▸ TASK TO COMPLETE
Reproduce the data verbatim from the line containing "飞控板集成2.4GHz Ex" through the last line of the data, including both ends, and omit the pictures.

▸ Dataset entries
========

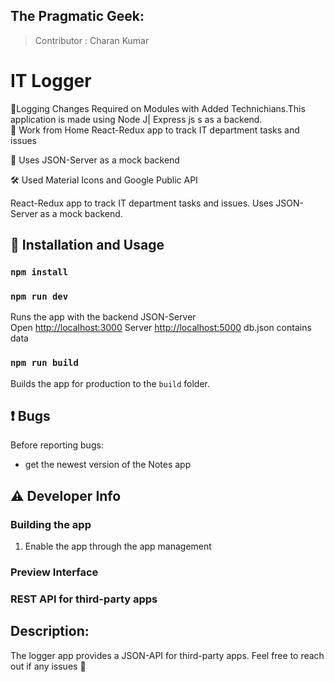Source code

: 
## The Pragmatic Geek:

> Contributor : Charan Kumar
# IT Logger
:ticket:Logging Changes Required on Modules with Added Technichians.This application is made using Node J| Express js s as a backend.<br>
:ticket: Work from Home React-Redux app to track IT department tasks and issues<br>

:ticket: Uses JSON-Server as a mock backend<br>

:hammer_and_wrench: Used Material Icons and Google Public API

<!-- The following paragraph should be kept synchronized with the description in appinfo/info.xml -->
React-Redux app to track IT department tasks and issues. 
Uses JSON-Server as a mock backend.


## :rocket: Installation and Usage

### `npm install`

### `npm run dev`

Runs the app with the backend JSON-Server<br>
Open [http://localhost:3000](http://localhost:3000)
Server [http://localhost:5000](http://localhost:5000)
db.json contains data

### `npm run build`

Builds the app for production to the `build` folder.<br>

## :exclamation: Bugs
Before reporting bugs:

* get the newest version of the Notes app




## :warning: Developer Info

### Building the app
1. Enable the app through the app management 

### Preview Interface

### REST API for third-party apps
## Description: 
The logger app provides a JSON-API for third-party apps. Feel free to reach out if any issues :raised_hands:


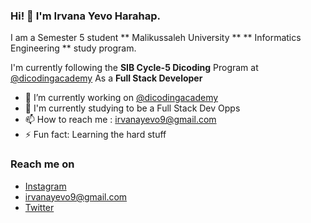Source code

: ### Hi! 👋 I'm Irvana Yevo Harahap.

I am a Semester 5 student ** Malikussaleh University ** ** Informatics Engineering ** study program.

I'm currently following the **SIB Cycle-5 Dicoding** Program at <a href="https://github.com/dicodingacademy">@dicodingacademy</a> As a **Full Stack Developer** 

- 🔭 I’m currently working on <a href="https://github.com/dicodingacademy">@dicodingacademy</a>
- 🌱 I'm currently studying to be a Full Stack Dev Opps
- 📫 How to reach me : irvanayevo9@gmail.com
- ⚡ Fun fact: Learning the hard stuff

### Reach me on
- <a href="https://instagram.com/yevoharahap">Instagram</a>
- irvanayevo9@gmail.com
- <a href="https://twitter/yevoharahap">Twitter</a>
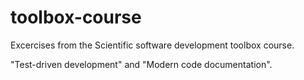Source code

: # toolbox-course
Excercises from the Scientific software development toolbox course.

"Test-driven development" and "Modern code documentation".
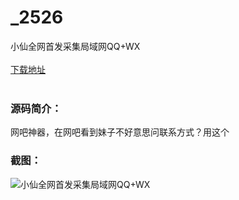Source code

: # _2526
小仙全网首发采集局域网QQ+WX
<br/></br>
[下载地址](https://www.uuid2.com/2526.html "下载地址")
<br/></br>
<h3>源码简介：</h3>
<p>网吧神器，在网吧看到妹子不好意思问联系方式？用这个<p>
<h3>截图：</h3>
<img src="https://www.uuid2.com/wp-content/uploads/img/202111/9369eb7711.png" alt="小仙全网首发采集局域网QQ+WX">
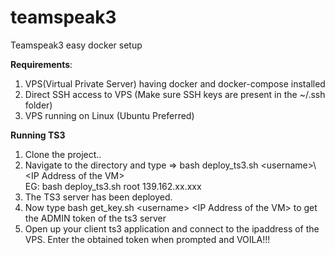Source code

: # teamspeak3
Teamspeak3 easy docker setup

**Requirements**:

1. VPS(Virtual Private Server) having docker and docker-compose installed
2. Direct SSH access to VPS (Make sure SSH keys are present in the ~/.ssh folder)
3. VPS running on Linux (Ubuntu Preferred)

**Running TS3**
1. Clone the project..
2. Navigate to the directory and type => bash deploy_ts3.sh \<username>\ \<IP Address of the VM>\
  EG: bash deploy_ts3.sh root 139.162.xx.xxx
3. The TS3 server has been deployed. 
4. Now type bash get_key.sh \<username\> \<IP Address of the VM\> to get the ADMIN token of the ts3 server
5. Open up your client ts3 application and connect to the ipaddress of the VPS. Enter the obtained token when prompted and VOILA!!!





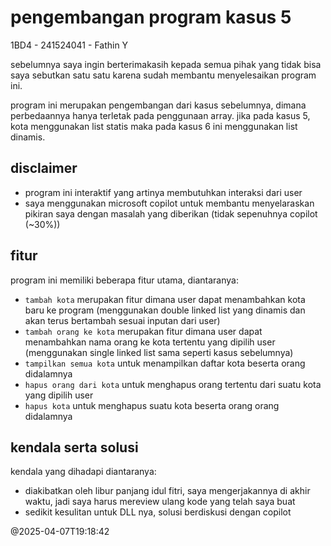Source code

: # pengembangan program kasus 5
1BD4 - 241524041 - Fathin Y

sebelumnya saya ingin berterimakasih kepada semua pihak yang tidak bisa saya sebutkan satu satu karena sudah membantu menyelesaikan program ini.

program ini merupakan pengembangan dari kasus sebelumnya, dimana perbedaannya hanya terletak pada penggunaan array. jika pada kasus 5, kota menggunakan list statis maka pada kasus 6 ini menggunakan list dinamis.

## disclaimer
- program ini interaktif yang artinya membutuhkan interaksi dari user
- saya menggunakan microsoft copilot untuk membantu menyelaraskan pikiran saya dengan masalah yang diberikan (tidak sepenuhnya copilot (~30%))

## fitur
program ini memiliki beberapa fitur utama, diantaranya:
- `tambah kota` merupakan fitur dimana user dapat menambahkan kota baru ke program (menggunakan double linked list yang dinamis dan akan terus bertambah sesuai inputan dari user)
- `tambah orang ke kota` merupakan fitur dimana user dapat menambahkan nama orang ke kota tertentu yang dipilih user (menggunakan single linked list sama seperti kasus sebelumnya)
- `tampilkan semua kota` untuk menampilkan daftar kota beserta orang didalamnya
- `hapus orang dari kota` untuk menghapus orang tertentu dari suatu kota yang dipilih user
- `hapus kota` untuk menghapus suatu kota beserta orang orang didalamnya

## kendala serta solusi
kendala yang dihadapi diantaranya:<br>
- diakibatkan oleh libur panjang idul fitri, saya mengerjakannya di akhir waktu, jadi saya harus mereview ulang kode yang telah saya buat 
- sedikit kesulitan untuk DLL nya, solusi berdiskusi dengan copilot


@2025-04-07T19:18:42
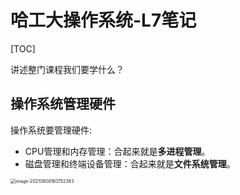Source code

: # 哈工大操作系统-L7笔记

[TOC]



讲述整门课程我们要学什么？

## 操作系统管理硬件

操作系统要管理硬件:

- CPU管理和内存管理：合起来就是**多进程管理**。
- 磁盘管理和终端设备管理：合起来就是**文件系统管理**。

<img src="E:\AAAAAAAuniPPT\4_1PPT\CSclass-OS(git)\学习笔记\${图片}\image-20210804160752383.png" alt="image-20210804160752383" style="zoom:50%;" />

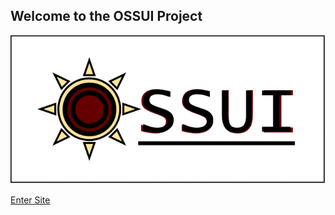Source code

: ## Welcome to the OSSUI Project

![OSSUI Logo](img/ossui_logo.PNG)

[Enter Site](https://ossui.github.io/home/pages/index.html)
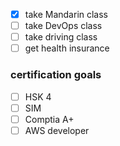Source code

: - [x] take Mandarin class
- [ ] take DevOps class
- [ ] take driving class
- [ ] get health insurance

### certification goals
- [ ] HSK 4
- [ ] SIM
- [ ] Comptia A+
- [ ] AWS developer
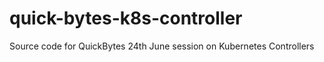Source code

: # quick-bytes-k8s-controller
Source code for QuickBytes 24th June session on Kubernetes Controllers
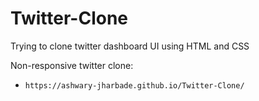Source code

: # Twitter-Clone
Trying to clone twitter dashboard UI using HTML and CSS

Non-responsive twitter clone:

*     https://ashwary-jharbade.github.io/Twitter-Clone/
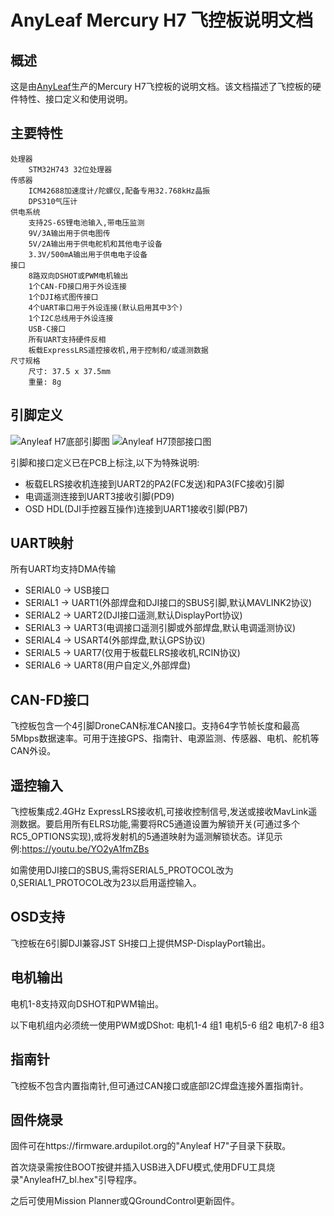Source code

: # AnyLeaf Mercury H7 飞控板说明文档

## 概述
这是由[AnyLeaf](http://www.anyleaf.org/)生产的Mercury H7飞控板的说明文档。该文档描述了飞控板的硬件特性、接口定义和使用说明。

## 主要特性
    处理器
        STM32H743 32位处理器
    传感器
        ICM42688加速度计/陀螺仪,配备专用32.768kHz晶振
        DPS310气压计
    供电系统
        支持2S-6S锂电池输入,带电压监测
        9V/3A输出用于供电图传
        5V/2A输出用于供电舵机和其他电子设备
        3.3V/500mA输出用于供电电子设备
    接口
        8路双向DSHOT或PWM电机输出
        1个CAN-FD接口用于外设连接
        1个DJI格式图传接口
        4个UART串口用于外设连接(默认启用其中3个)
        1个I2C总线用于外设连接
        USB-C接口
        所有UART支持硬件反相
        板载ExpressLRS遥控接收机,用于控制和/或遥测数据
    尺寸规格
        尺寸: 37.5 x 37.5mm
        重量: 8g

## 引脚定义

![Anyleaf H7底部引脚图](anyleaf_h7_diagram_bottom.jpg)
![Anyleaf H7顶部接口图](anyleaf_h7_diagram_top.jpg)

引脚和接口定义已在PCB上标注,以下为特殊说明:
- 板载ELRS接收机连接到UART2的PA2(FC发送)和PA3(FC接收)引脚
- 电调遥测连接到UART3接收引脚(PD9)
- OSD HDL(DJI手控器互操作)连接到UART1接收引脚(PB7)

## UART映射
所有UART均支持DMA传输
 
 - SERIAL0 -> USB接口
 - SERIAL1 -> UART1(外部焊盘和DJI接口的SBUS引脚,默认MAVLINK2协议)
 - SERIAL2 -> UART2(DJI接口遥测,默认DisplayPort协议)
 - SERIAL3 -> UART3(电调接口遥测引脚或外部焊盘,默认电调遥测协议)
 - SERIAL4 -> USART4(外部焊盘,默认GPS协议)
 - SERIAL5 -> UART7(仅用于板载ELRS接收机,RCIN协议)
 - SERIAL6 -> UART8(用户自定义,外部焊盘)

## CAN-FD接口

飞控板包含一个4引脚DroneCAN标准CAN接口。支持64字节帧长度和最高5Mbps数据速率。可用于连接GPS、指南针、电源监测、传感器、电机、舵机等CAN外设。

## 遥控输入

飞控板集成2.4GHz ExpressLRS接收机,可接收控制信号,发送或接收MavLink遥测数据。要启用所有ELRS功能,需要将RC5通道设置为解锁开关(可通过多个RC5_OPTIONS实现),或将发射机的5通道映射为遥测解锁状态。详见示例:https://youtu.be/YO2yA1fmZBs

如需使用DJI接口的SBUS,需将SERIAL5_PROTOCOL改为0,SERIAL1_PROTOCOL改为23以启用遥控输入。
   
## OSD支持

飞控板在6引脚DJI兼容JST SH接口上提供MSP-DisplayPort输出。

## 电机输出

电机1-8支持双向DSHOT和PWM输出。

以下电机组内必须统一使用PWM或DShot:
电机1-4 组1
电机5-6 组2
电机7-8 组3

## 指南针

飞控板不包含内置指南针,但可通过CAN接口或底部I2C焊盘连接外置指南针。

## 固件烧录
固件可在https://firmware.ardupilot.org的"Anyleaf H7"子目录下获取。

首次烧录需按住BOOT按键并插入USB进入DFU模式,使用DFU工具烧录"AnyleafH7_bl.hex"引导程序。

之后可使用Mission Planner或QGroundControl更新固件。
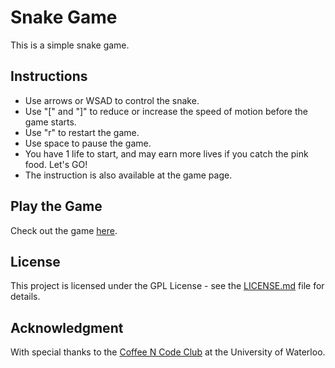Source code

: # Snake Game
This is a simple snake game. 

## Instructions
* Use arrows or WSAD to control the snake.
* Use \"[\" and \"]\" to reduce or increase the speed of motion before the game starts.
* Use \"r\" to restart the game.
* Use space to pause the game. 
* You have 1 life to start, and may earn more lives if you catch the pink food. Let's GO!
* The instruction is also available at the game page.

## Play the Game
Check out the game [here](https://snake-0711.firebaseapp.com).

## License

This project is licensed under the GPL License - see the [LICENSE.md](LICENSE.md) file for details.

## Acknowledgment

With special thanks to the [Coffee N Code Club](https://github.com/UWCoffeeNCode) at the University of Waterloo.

========

▸ TASK RESPONSE
飞控板集成2.4GHz ExpressLRS接收机,可接收控制信号,发送或接收MavLink遥测数据。要启用所有ELRS功能,需要将RC5通道设置为解锁开关(可通过多个RC5_OPTIONS实现),或将发射机的5通道映射为遥测解锁状态。详见示例:https://youtu.be/YO2yA1fmZBs

如需使用DJI接口的SBUS,需将SERIAL5_PROTOCOL改为0,SERIAL1_PROTOCOL改为23以启用遥控输入。
   
## OSD支持

飞控板在6引脚DJI兼容JST SH接口上提供MSP-DisplayPort输出。

## 电机输出

电机1-8支持双向DSHOT和PWM输出。

以下电机组内必须统一使用PWM或DShot:
电机1-4 组1
电机5-6 组2
电机7-8 组3

## 指南针

飞控板不包含内置指南针,但可通过CAN接口或底部I2C焊盘连接外置指南针。

## 固件烧录
固件可在https://firmware.ardupilot.org的"Anyleaf H7"子目录下获取。

首次烧录需按住BOOT按键并插入USB进入DFU模式,使用DFU工具烧录"AnyleafH7_bl.hex"引导程序。

之后可使用Mission Planner或QGroundControl更新固件。
Source code

: # Snake Game
This is a simple snake game. 

## Instructions
* Use arrows or WSAD to control the snake.
* Use \"[\" and \"]\" to reduce or increase the speed of motion before the game starts.
* Use \"r\" to restart the game.
* Use space to pause the game. 
* You have 1 life to start, and may earn more lives if you catch the pink food. Let's GO!
* The instruction is also available at the game page.

## Play the Game
Check out the game [here](https://snake-0711.firebaseapp.com).

## License

This project is licensed under the GPL License - see the [LICENSE.md](LICENSE.md) file for details.

## Acknowledgment

With special thanks to the [Coffee N Code Club](https://github.com/UWCoffeeNCode) at the University of Waterloo.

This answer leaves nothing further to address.